Alguns pacientes com um tipo raro de afasia chamada epilepsia da epilepsia têm algo outro na terra comum. Têm mutações no mesmo gene. As desordens da afasia da epilepsia são caracterizadas por apreensões e por anomalias do discurso.

A universidade de pesquisadores de Washington dirigiu um estudo recente na associação genética. Seu relatório, de “mutações GRIN2A causa desordens do espectro da epilepsia-afasia,” é publicado na introdução do 11 de agosto da genética da natureza.

Os cientistas arranjaram em seqüência genes em 519 pacientes com desordens de apreensão severas. Dentro do grupo, 44 pacientes tiveram a afasia da epilepsia e o quatro daquelas -- ou 10 por cento -- e seus membros da família afetados tiveram mutações no gene de GRIN2A.

“Por muito tempo, os povos debateram se este tipo de epilepsia teve um componente genético, na maior parte porque tão poucas famílias têm a desordem. Para encontrar uma causa genética é realmente interessante,” disse a gema Carvill, membro distinguido no departamento de UW da pediatria, na divisão da medicina genética, e no autor principal do estudo.

Carvill disse encontrar que 10 por cento dos pacientes com uma mutação genética para uma desordem particular da epilepsia “são bastante importantes.”

“Nas famílias que nós olhamos, os indivíduos múltiplos foram afectados com afasia da epilepsia e tiveram toda uma mutação em GRIN2A,” disse.

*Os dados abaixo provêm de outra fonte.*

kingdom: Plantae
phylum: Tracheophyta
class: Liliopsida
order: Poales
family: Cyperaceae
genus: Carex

A urze C. Mefford, professor adjunto da pediatria, disse que o teste clínico para este gene poderia ser feito para indivíduos com desordens da afasia da epilepsia que estão querendo saber se passarão sobre a epilepsia a uma criança. Nas famílias com uma mutação em GRIN2A, o risco de passagem em uma mutação genética que leva a desordem é 50 por cento.

Mefford disse outros dois resultados similares do relatório dos estudos.

Mefford disse que muito trabalho está sendo feito agora para identificar os genes que causam a epilepsia, pesquisadores sabe sobre somente uma porcentagem pequena dos genes que, quando transformados, conduzem à epilepsia.

“O pensamento é lá é provavelmente um grande número genes com mutações que poderiam causar a epilepsia.

“Nós temos agora as ferramentas para procurar mutações genéticas em um grande número pacientes para identificar a causa genética,” disse Mefford.

Os pesquisadores de UW colaboraram com a Ingrid Scheffer e o Sam Berkovic, no centro de pesquisa da epilepsia na universidade de Melbourne, que tem recolhido o ADN em pacientes da epilepsia por muito tempo. Outros investigador de UW que contribuem o estudo eram gaio Shendure e Brian O'Roak do departamento de ciências do genoma, e cozinheiro de Joe, Adiba Khan e Eileen Geraghty do departamento de Pediatrcs.